Data to process ▸
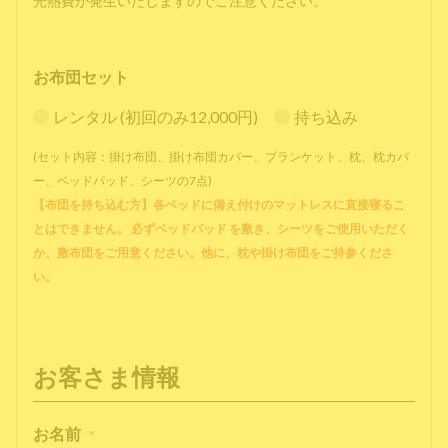
光熱費が発生いたしますのでご注意ください。
お布団セット
レンタル (初回のみ12,000円)
持ち込み
(セット内容：掛け布団、掛け布団カバー、ブランケット、枕、枕カバ
ー、ベッドパッド、シーツの7点)
【布団を持ち込む方】各ベッドに備え付けのマットレスに直接寝るこ
とはできません。 必ずベッドパッド を敷き、シーツをご使用いただく
か、敷布団をご用意ください。他に、枕や掛け布団をご持参くださ
い。
お客さま情報
お名前
*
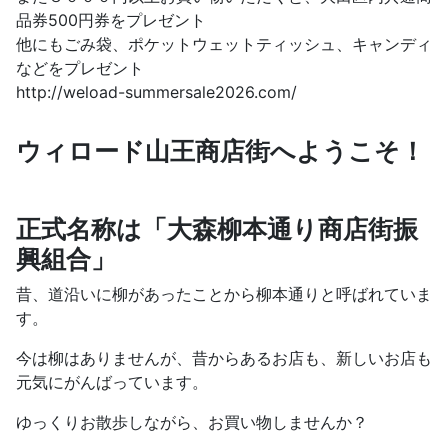
品券500円券をプレゼント
他にもごみ袋、ポケットウェットティッシュ、キャンディ
などをプレゼント
http://weload-summersale2026.com/
ウィロード山王商店街へようこそ！
正式名称は「大森柳本通り商店街振
興組合」
昔、道沿いに柳があったことから柳本通りと呼ばれていま
す。
今は柳はありませんが、昔からあるお店も、新しいお店も
元気にがんばっています。
ゆっくりお散歩しながら、お買い物しませんか？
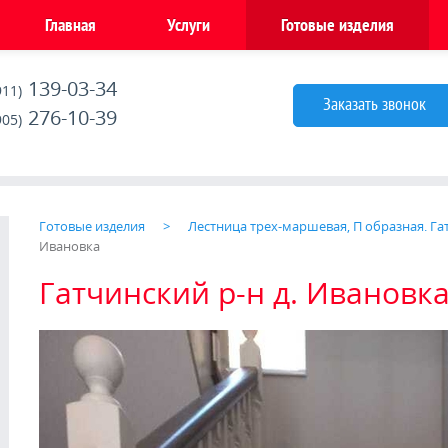
Главная
Услуги
Готовые изделия
139-03-34
911)
Заказать звонок
276-10-39
905)
Готовые изделия
Лестница трех-маршевая, П образная. Га
Ивановка
Гатчинский р-н д. Ивановк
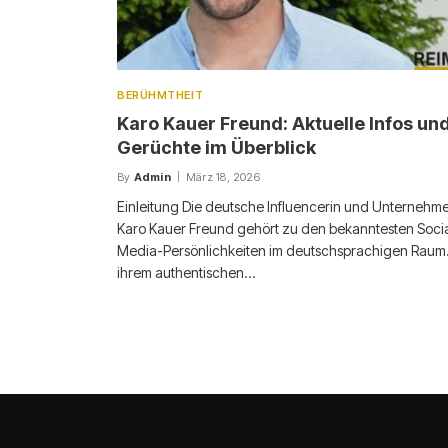
BERÜHMTHEIT
Karo Kauer Freund: Aktuelle Infos un
Gerüchte im Überblick
By
Admin
März 18, 2026
Einleitung Die deutsche Influencerin und Unternehme
Karo Kauer Freund gehört zu den bekanntesten Socia
Media-Persönlichkeiten im deutschsprachigen Raum.
ihrem authentischen…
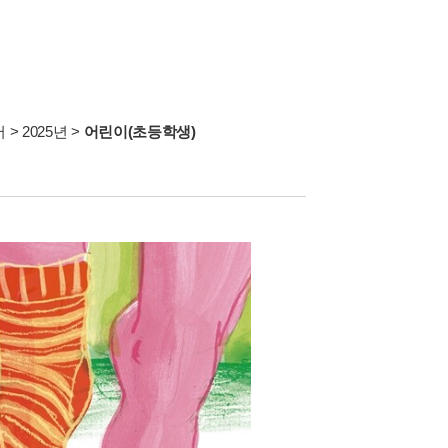
서
>
2025년
>
어린이(초등학생)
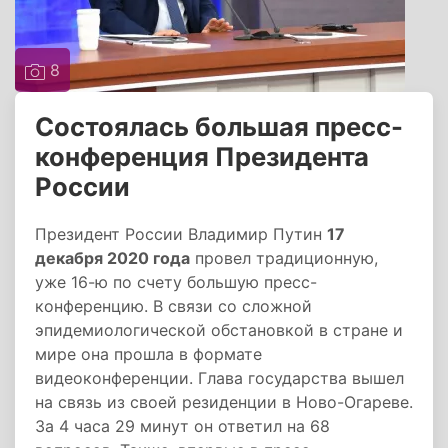
8
Состоялась большая пресс-
конференция Президента
России
Президент России Владимир Путин
17
декабря 2020 года
провел традиционную,
уже 16-ю по счету большую пресс-
конференцию. В связи со сложной
эпидемиологической обстановкой в стране и
мире она прошла в формате
видеоконференции. Глава государства вышел
на связь из своей резиденции в Ново-Огареве.
За 4 часа 29 минут он ответил на 68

Task goal ▸
Report how many lines above include "Karo". Nothing else.

Written response ▸
2